À la culture, Luc Fortin change de poste, quelques semaines avant le dépôt promis d'une nouvelle politique culturelle, qui doit remplacer celle qu'avait fait adopter Liza Frulla dans les années 90. M. Fortin devient ministre de la Famille, alors que Marie Montpetit, une nouvelle élue à l'élection générale de 2014 dans Crémazie, hérite de la Culture. 


Dominique Anglade conserve son poste de ministre de l'Économie, mais hérite avec ce remaniement du poste de vice-première ministre, qui était jusqu'à maintenant occupé par Lise Thériault.

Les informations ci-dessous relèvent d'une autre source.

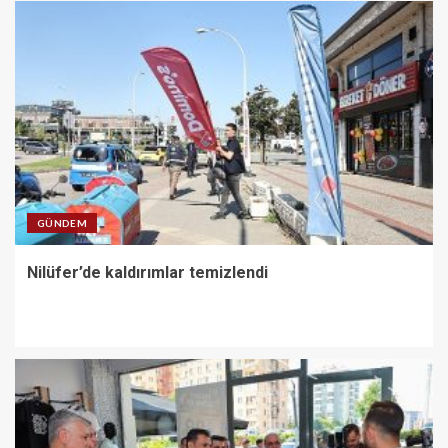
GÜNDEM
Nilüfer’de kaldırımlar temizlendi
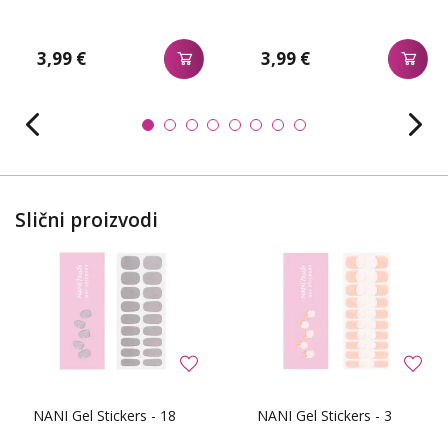
3,99 €
3,99 €
Slični proizvodi
NANI Gel Stickers - 18
NANI Gel Stickers - 3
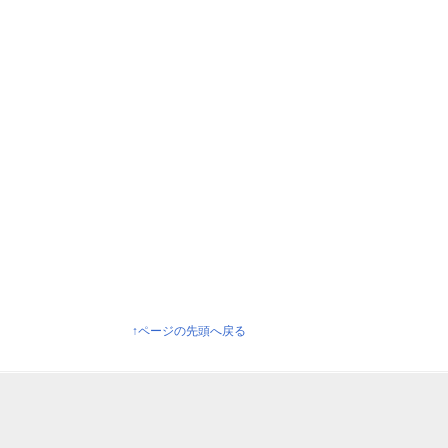
↑ページの先頭へ戻る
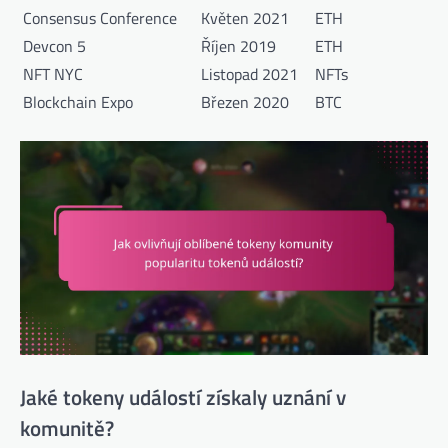
Consensus Conference
Květen 2021
ETH
Devcon 5
Říjen 2019
ETH
NFT NYC
Listopad 2021
NFTs
Blockchain Expo
Březen 2020
BTC
Jaké tokeny událostí získaly uznání v
komunitě?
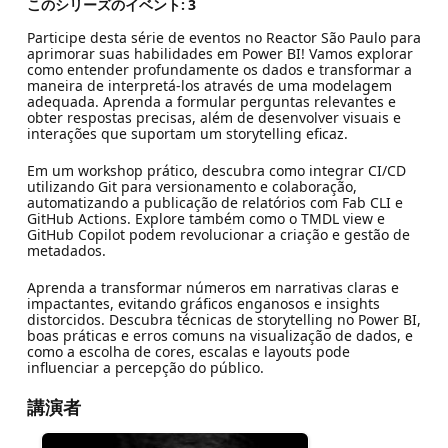
このシリーズのイベント:
3
Participe desta série de eventos no Reactor São Paulo para
aprimorar suas habilidades em Power BI! Vamos explorar
como entender profundamente os dados e transformar a
maneira de interpretá-los através de uma modelagem
adequada. Aprenda a formular perguntas relevantes e
obter respostas precisas, além de desenvolver visuais e
interações que suportam um storytelling eficaz.
Em um workshop prático, descubra como integrar CI/CD
utilizando Git para versionamento e colaboração,
automatizando a publicação de relatórios com Fab CLI e
GitHub Actions. Explore também como o TMDL view e
GitHub Copilot podem revolucionar a criação e gestão de
metadados.
Aprenda a transformar números em narrativas claras e
impactantes, evitando gráficos enganosos e insights
distorcidos. Descubra técnicas de storytelling no Power BI,
boas práticas e erros comuns na visualização de dados, e
como a escolha de cores, escalas e layouts pode
influenciar a percepção do público.
講演者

Mme Thériault se voit également confirmer la nouvelle responsabilité de la Protection des consommateurs et de l'Habitation, laissant le porte-feuille de la Condition féminine à Hélène David, qui ajoute cette fonction à son rôle de ministre de l'Enseignement supérieur.


Si Robert Poëti - ministre délégué à l'intégrité des marchés publics et aux Ressources informationnelles - et Véronyque Tremblay - ministre délégué aux Transports - font également leur arrivée au conseil des ministres, quelques noms demeurent inchangés dans certains ministères. 


Ainsi, Christine St-Pierre conserve les Relations internationales, tout comme Martin Coiteux au ministère des Affaires municipales et au ministère de la Sécurité publique, Gaétan Barette au ministère de la Santé et Carlos Leitao aux Finances. Stéphanie Vallée, qui a piloté ces derniers mois le dossier du projet de loi 62 sur la neutralité religieuse de l'État, garde elle aussi ses fonctions, même si la gestion de ce dossier a parfois été épineuse pour le gouvernement. 


Ce nouveau conseil des ministres, où siégeront 32 personnes, est composé de 47 % de femmes.